Collected data
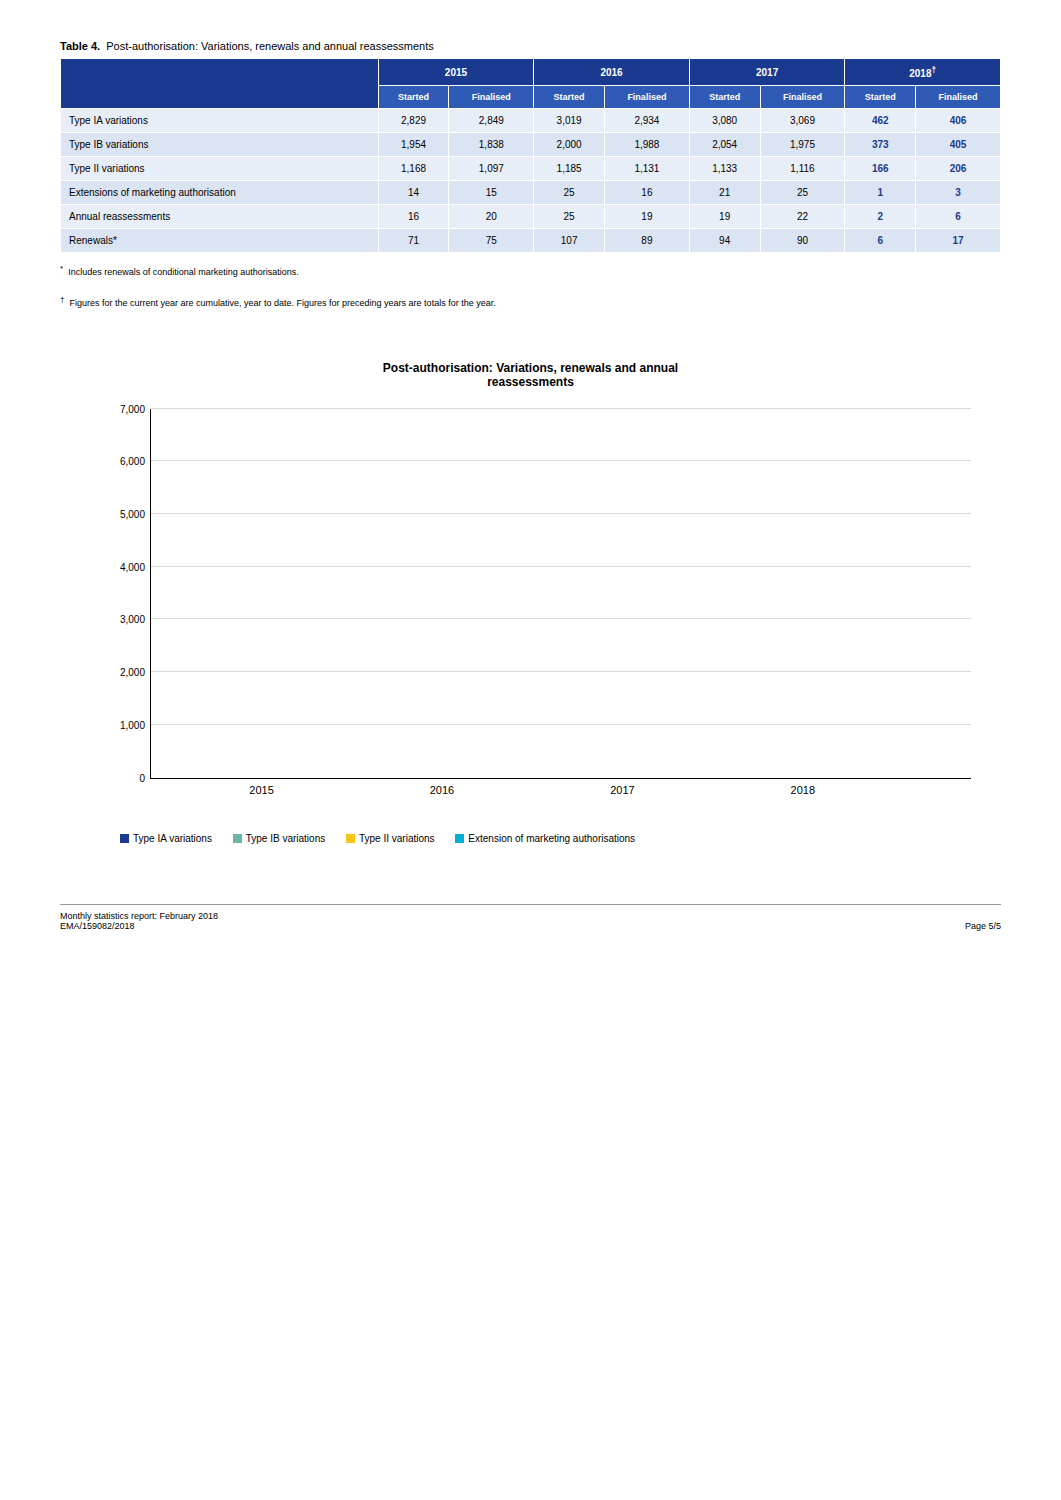Table 4. Post-authorisation: Variations, renewals and annual reassessments
| | 2015 | 2016 | 2017 | 2018 † |
| --- | --- | --- | --- | --- |
| Started | Finalised | Started | Finalised | Started | Finalised | Started | Finalised |
| Type IA variations | 2,829 | 2,849 | 3,019 | 2,934 | 3,080 | 3,069 | 462 | 406 |
| Type IB variations | 1,954 | 1,838 | 2,000 | 1,988 | 2,054 | 1,975 | 373 | 405 |
| Type II variations | 1,168 | 1,097 | 1,185 | 1,131 | 1,133 | 1,116 | 166 | 206 |
| Extensions of marketing authorisation | 14 | 15 | 25 | 16 | 21 | 25 | 1 | 3 |
| Annual reassessments | 16 | 20 | 25 | 19 | 19 | 22 | 2 | 6 |
| Renewals* | 71 | 75 | 107 | 89 | 94 | 90 | 6 | 17 |
* Includes renewals of conditional marketing authorisations.
† Figures for the current year are cumulative, year to date. Figures for preceding years are totals for the year.
Post-authorisation: Variations, renewals and annual
reassessments
7,000
6,000
5,000
4,000
3,000
2,000
1,000
0
2015
2016
2017
2018
Type IA variations Type IB variations Type II variations Extension of marketing authorisations
Monthly statistics report: February 2018
EMA/159082/2018
Page 5/5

_What to work on_
A faithful, word-for-word copy of the records above, pictures left out, is the answer.

_Expected output_
Table 4. Post-authorisation: Variations, renewals and annual reassessments
| | 2015 | 2016 | 2017 | 2018 † |
| --- | --- | --- | --- | --- |
| Started | Finalised | Started | Finalised | Started | Finalised | Started | Finalised |
| Type IA variations | 2,829 | 2,849 | 3,019 | 2,934 | 3,080 | 3,069 | 462 | 406 |
| Type IB variations | 1,954 | 1,838 | 2,000 | 1,988 | 2,054 | 1,975 | 373 | 405 |
| Type II variations | 1,168 | 1,097 | 1,185 | 1,131 | 1,133 | 1,116 | 166 | 206 |
| Extensions of marketing authorisation | 14 | 15 | 25 | 16 | 21 | 25 | 1 | 3 |
| Annual reassessments | 16 | 20 | 25 | 19 | 19 | 22 | 2 | 6 |
| Renewals* | 71 | 75 | 107 | 89 | 94 | 90 | 6 | 17 |
* Includes renewals of conditional marketing authorisations.
† Figures for the current year are cumulative, year to date. Figures for preceding years are totals for the year.
Post-authorisation: Variations, renewals and annual
reassessments
7,000
6,000
5,000
4,000
3,000
2,000
1,000
0
2015
2016
2017
2018
Type IA variations Type IB variations Type II variations Extension of marketing authorisations
Monthly statistics report: February 2018
EMA/159082/2018
Page 5/5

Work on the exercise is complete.